NEW YORK – As expected, many banks reported lower first quarter earnings than a year ago, with results driven down, in part, by disappointing results from their venture capital arms.
Merrill Lynch, which invested in more than 30 companies last year, reported earnings totaling $874 million, 21% less than its record $1.1 billion in earnings in the first quarter of last year. Merrill’s venture arm didn’t have all losers last year. It does boast strong portfolio companies such as e-education site, Blackboard Inc. and bill payment service Yodlee.com Inc. However, Merrill also dumped money into the VC start-up nightmare Yazam.com.
Mellon Financial Corp., which had an 8% increase per share from the first quarter last year, reporting earnings per share at $0.54, brought in $76 million in revenue from its equity investments. That is a decrease of $27 million from the first quarter of last year. While Mellon Ventures invested conservatively in a handful of successful companies last year, the portfolio companies’ revenue wasn’t enough to keep it even with last year’s mark.
Claire Percarpio, an analyst with Janney Montgomery Scott LLC, said, “Mellon did better than a lot of people expected, the swell didn’t hurt them that bad.” As for Mellon Ventures, “it doesn’t seem to have much in the way of losses or gains. It doesn’t matter that much one way or another.”
Citigroup, which also wisely invested in just a handful of companies, posted lower earnings for the quarter. The New York-based company reported income of $3.66 billion, a 7% decrease from its first quarter 2000 results.
According to its quarterly earnings report, “Income from investment activities was $136 million, a sharp reduction from the exceptionally strong results of the first quarter of 2000,” which brought in $634 million.
Unfortunately for e-Citi, on the very top of its investing list is eLance, a freelance placement company whose co-founder and manager Srinivas Anumolu, was arrested in California at the end of March.

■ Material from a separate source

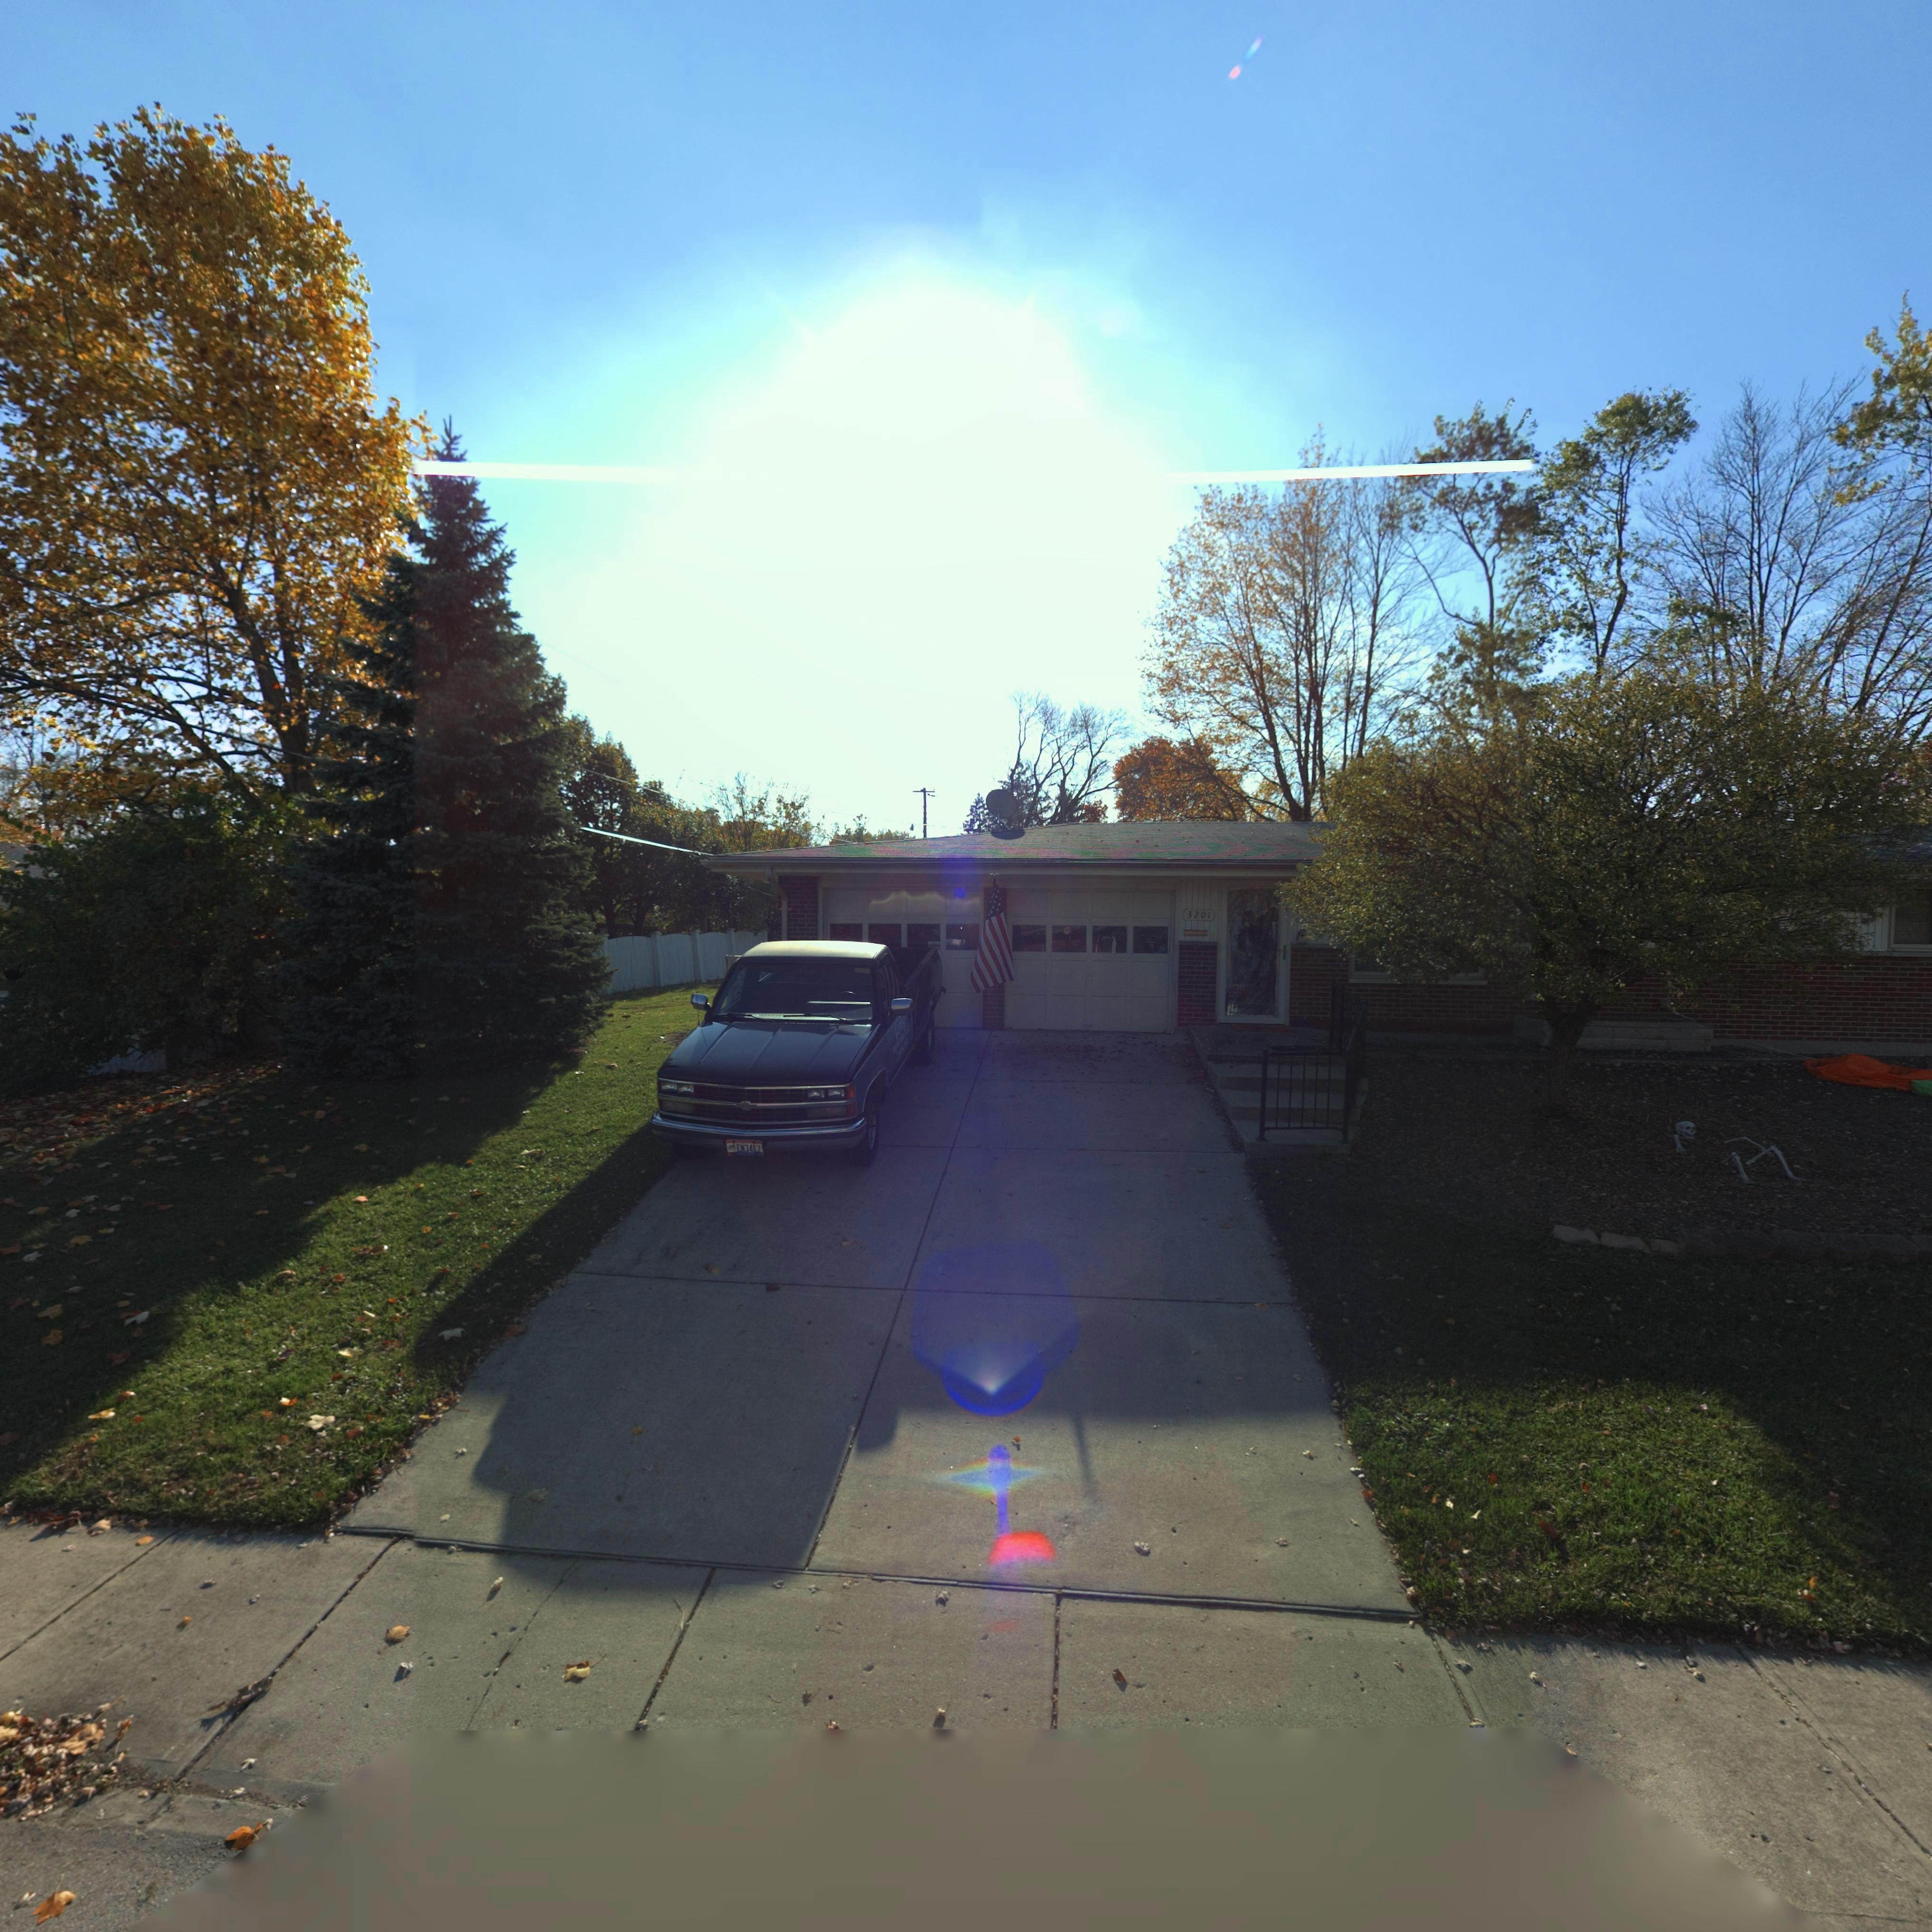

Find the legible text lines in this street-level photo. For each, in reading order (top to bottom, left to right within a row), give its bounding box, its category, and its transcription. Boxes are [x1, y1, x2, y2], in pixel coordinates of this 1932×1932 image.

[1187, 910, 1211, 919] StreetNumber: 3201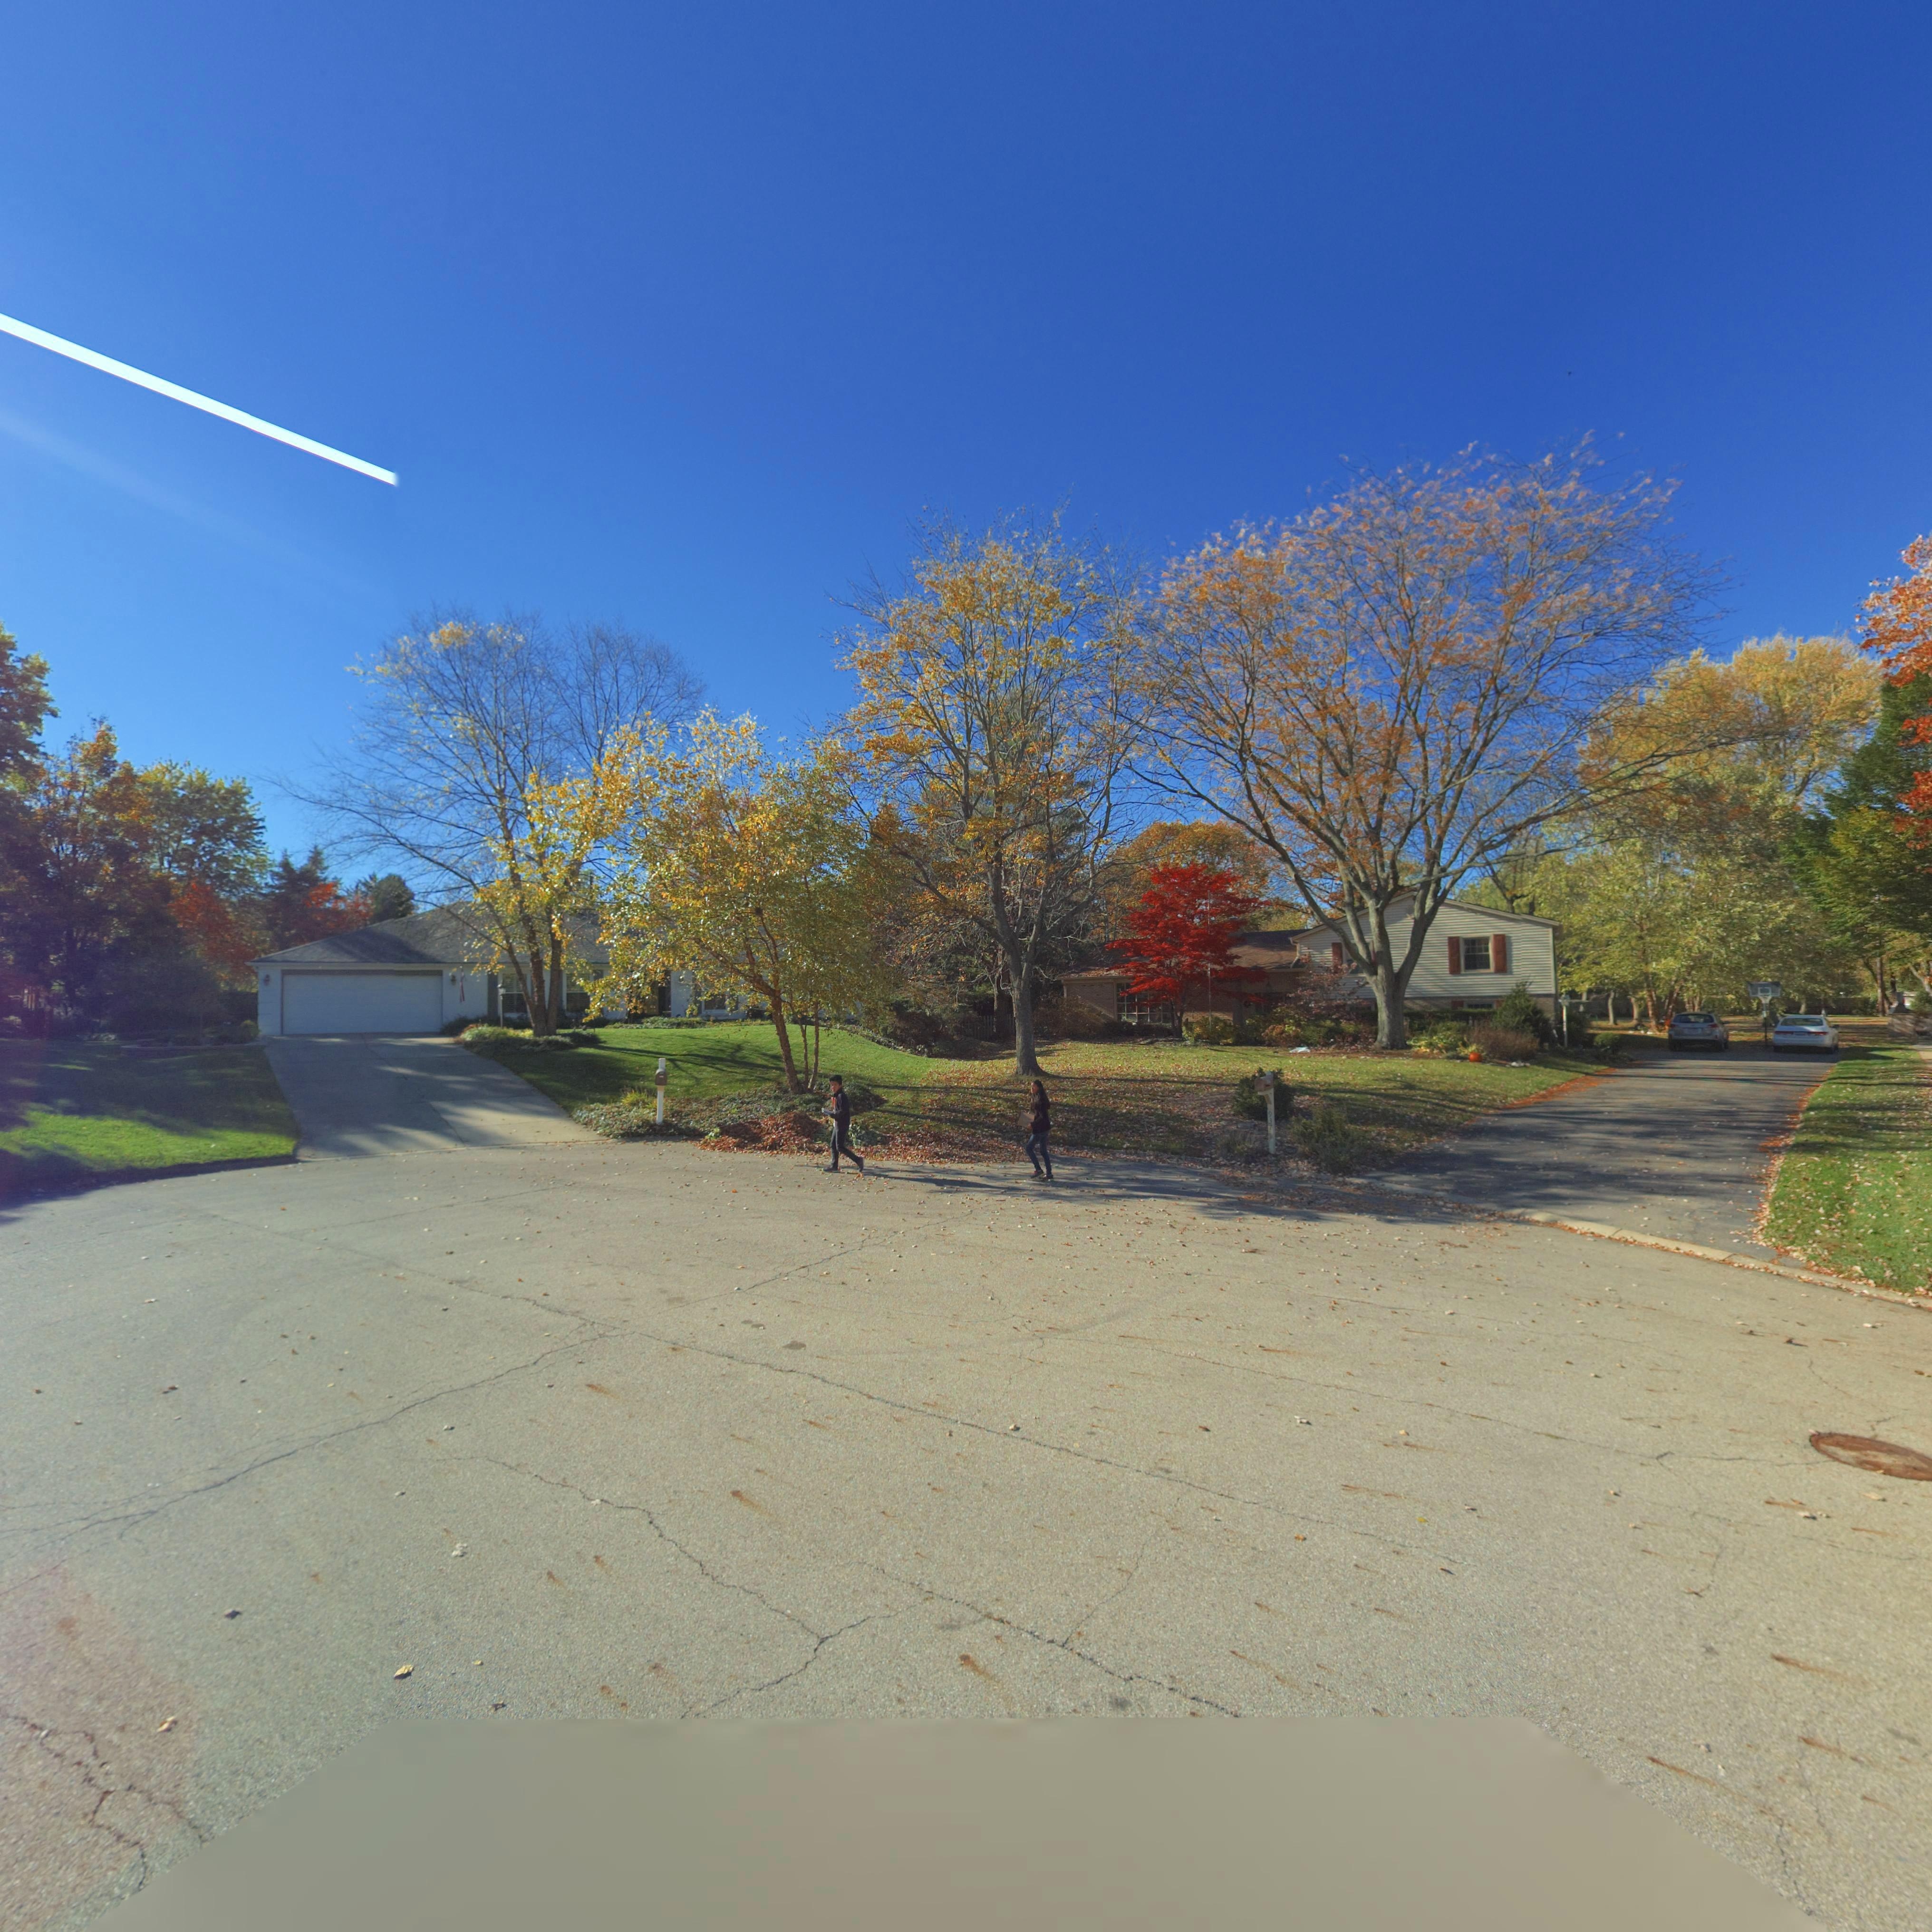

The Securities and Exchange Commission and the U.S. Attorney for the Southern District of New York allege that Anumolu took kickbacks, improper gifts and inappropriate gratuities when he worked at New York Life Insurance Co.
Lehman Brothers, which posted its third highest revenue ever at $1.9 billion, didn’t cite its venture arm’s performance in its earnings report. But, according to our VentureXpert database, Lehman invested in companies that could have potentially kept this quarter from becoming Lehman’s greatest. The investment bank sunk money into Internet losers like iam.com, an agency that placed entertainers until it closed down, and the now defunct print company printnation.com.
J.P. Morgan Chase was down $552 million from last year, reporting this quarter’s income at just over $1.4 billion, which did manage to beat analyst expectations. Its venture arm, J.P. Morgan Partners, brought in only $132 million this quarter for the company, as compared to a whopping $654 million at the same time last year.
J.P. Morgan Partners, like many of its competitors, cited challenging market conditions and limited exit strategies.
Ken Worthington, an analyst with CIBC World Markets, said in general, banks’ venture arms are lower on the priority list than the banks’ other sources of revenue when it comes to the earnings. “But venture arms did have an impact on earnings this quarter.”
He went on to say, that while companies may be able to drum up revenue from services they offer, investments are harder to play with. However, “the market seems to be making a recovery, especially in the high-tech sector where a lot of investments lie, which will give the banks the potential to sellout, if necessary.”